Nowadays, the concept of 'interaction' has been emphasized in the area of design of consumer products, communication devices, and computer systems. Users can communicate or use a product through various interactions between the system and users. The multi-modal functions of a product are providing diverse ways of interactions including visual, auditory and tactile modalities. However, since the design guidelines for creating good interface design haven't been developed sufficiently, it is difficult for designers to collect the information of multi-modal resources, and to construct the way of integrating multi-modalities for a specific product. There is, therefore, a need for developing a systematic study on the interaction design in order to understand the effectiveness of multi-modal interfaces and to maximize the interactivity between the system and users.
The goal of this study is to establish guidelines of developing multi-modal interface design systematically, and to propose a new interface design process by two approaches: cognitive and experimental. Through a cognitive approach, this study investigated the characteristics of human-system interactions and the information processing model. Through the literature review, the multiple-resource theory and the modality compatibility have been emphasized. The former reveals that the spatial process and verbal one in the working memory do not interfere each other. The latter suggests that the composition of stimulus-response are dependent on the task. On the basis of these background studies, the taxonomy of modality and guidelines for effective interaction design are proposed.
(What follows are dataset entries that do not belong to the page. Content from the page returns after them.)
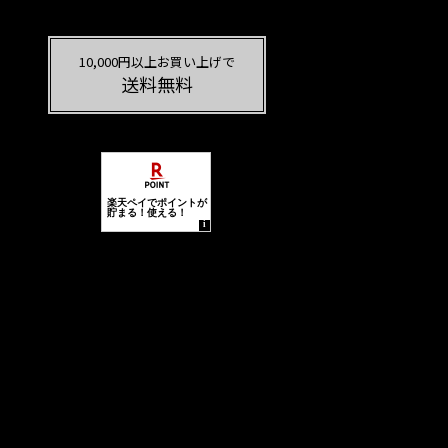
10,000円以上お買い上げで
送料無料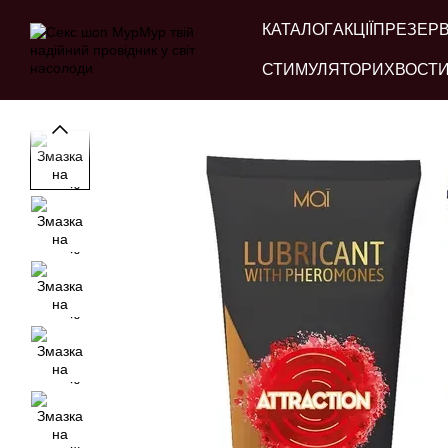
Перейти до основного контенту
КАТАЛОГ
АКЦІЇ
ПРЕЗЕР
СТИМУЛЯТОРИ
ХВОСТИ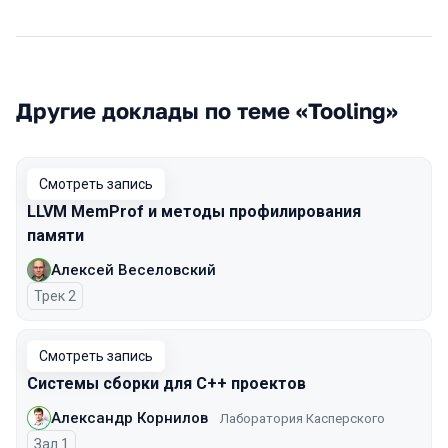
Другие доклады по теме «Tooling»
Смотреть запись
LLVM MemProf и методы профилирования
памяти
Алексей Веселовский
Трек 2
Смотреть запись
Системы сборки для C++ проектов
Александр Корнилов
Лаборатория Касперского
Зал 1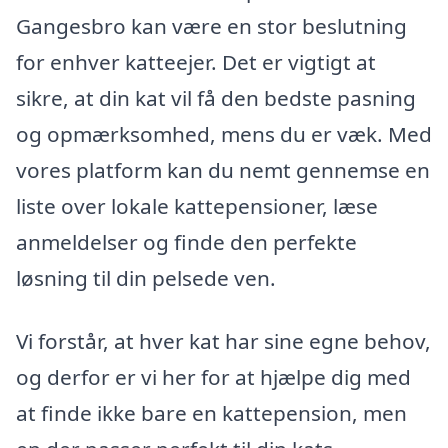
Gangesbro kan være en stor beslutning
for enhver katteejer. Det er vigtigt at
sikre, at din kat vil få den bedste pasning
og opmærksomhed, mens du er væk. Med
vores platform kan du nemt gennemse en
liste over lokale kattepensioner, læse
anmeldelser og finde den perfekte
løsning til din pelsede ven.
Vi forstår, at hver kat har sine egne behov,
og derfor er vi her for at hjælpe dig med
at finde ikke bare en kattepension, men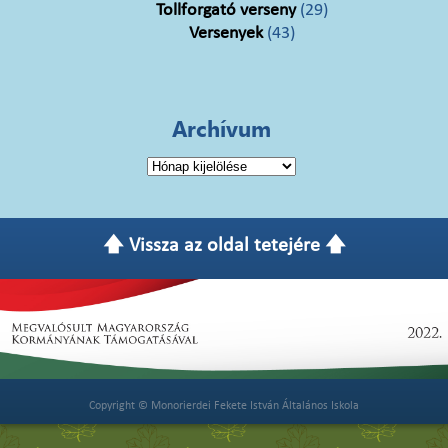
Tollforgató verseny
(29)
Versenyek
(43)
Archívum
Archívum
🡅 Vissza az oldal tetejére 🡅
Copyright © Monorierdei Fekete István Általános Iskola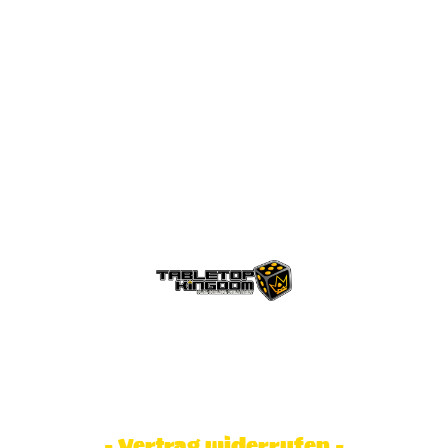
© Tabletop Kingdom Fa. Steve Weidhaas.
Alle Rechte vorbehalten. Preise inkl.
MwSt und zzgl. Versandkosten.
- Vertrag widerrufen -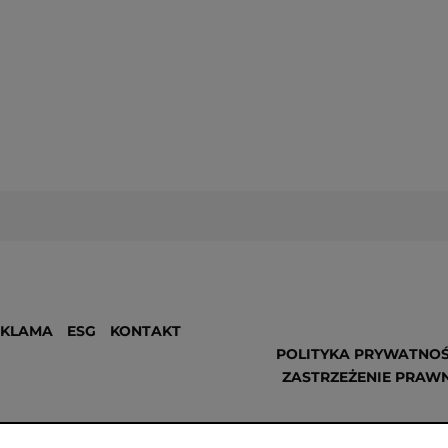
EKLAMA
ESG
KONTAKT
POLITYKA PRYWATNOŚ
ZASTRZEŻENIE PRAW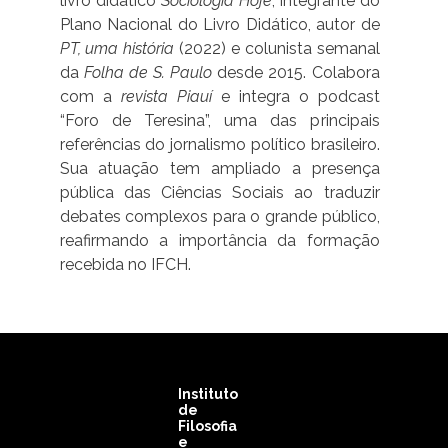
livro didático
Sociologia Hoje
, integrante do
Plano Nacional do Livro Didático, autor de
PT, uma história
(2022) e colunista semanal
da
Folha de S. Paulo
desde 2015. Colabora
com a
revista Piauí
e integra o podcast
“Foro de Teresina”, uma das principais
referências do jornalismo político brasileiro.
Sua atuação tem ampliado a presença
pública das Ciências Sociais ao traduzir
debates complexos para o grande público,
reafirmando a importância da formação
recebida no IFCH.
Instituto
de
Filosofia
e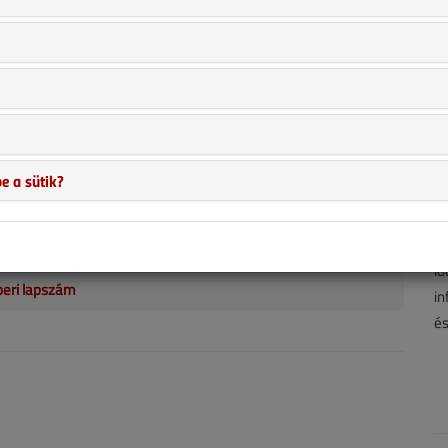
er 1. |
1056
utolsó hétvégéje különleges élményt nyújtott az épületgépészet
k, amikor a szeptemberi szélcsendben elindult az 54 hajóból
 mezőny a 3. Épületgépész Vitorláskupán. Ez a létszám még a
nyek világában is figyelemre méltó és több mint 300
a szakmai regatták között is kiemelkedő. Mindezek alapján
e a sütik?
A 
tjuk, hogy a Balaton talán egyik legjobb vitorlásversenyén
hí
zt, amelyet az Alsóörs Marina gyönyörű kikötőjében rendeztek
ha
id
beri lapszám
in
és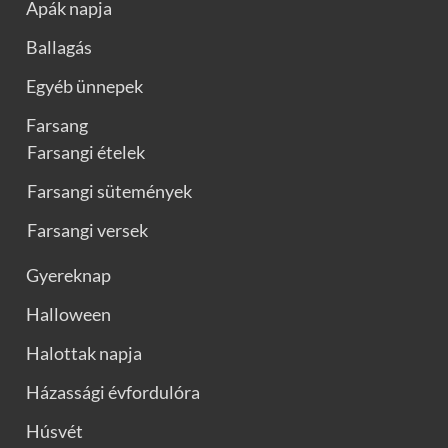
Apák napja
Ballagás
Egyéb ünnepek
Farsang
Farsangi ételek
Farsangi sütemények
Farsangi versek
Gyereknap
Halloween
Halottak napja
Házassági évfordulóra
Húsvét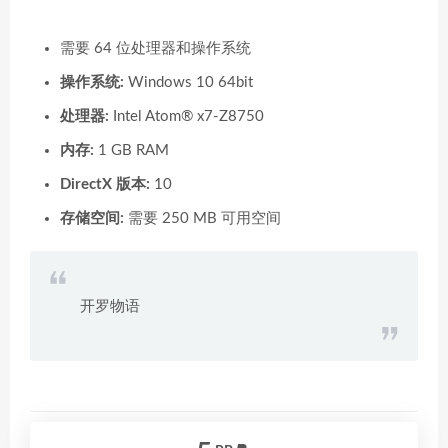
需要 64 位处理器和操作系统
操作系统:
Windows 10 64bit
处理器:
Intel Atom® x7-Z8750
内存:
1 GB RAM
DirectX 版本:
10
存储空间:
需要 250 MB 可用空间
开罗物语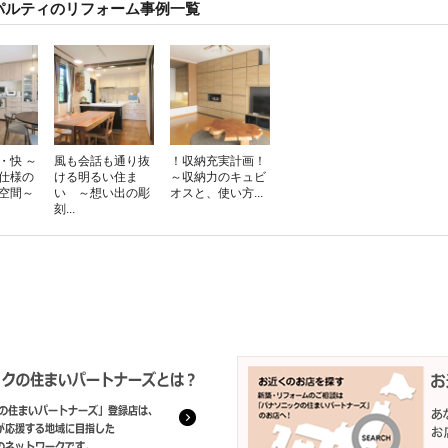
パルティのリフォーム事例一覧
・快 ～
風も会話も通り抜
！収納充実計画！
仕様の
ける明るい住ま
～収納力のキュビ
空間～
い ～想い出の彫
オスと、使い方...
刻...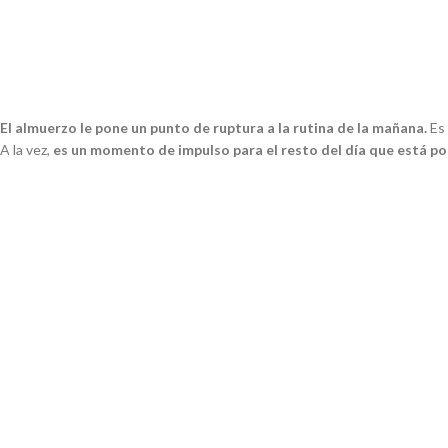
El almuerzo le pone un punto de ruptura a la rutina de la mañana.
Es 
A la vez,
es un momento de impulso para el resto del día que está po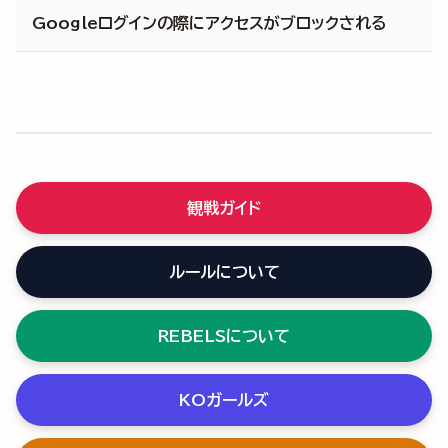
お手数お掛けしますが、以下の点をご確認ください。
Googleログインの際にアクセスがブロックされる
入力したメールアドレスに間違えがないか。
当サイトのタブを複数開き、任意のタブで既に別のアカ
迷惑メールフォルダに送信されていないか。
ウントとしてログインしている場合、この問題が発生す
メールボックスの容量に問題はないか。
る恐れがあります。
knockoutfc.jp からの受信を許可しているか。
ログイン中のアカウントをログアウトさせるか、お使い
のブラウザを再起動してもう一度お試しください。
観戦ガイド
ルールについて
REBELSについて
KOガールズ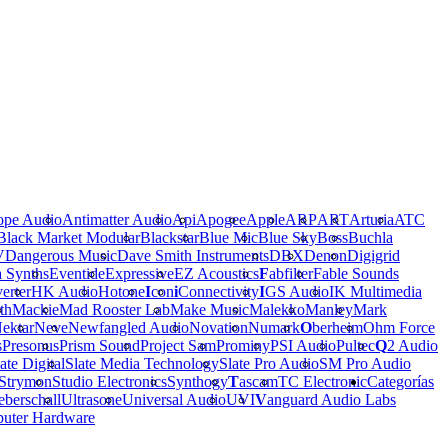
ope Audio
Antimatter Audio
Api
Apogee
Apple
ARP
ART
Arturia
ATC
Black Market Modular
Blackstar
Blue Mic
Blue Sky
Boss
Buchla
V
Dangerous Music
Dave Smith Instruments
DBX
Denon
Digigrid
a Synths
Eventide
Expressive
EZ Acoustics
F
abfilter
Fable Sounds
erter
HK Audio
Hotone
I
con
i
Connectivity
I
GS Audio
IK Multimedia
th
Mackie
Mad Rooster Lab
Make Music
Malekko
Manley
Mark
ektar
Neve
Newfangled Audio
Novation
Numark
O
berheim
Ohm Force
s
Presonus
Prism Sound
Project Sam
Prominy
PSI Audio
Pultec
Q
2 Audio
ate Digital
Slate Media Technology
Slate Pro Audio
SM Pro Audio
Strymon
Studio Electronics
Synthogy
T
ascam
TC Electronic
Categorías
berschall
Ultrasone
Universal Audio
UVI
V
anguard Audio Labs
uter Hardware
For an experimental approach, a simulation tool called 'MIDS(Multi-modal Interface Design Simulator)' was developed. It consists of 'object library', 'modality composition module', 'entity arrangement module', and 'test module'. The concept of MIDS is to make virtual rapid prototypes by selecting and editing interface designs from the library, and developing creative ideas. By using MIDS, designers can make several multi-modal prototypes and choose better one by simulating the whole interactions. By using the object-library which is extracted from the currently used interfaces within products, designers can develop interface design prototypes easily without programming.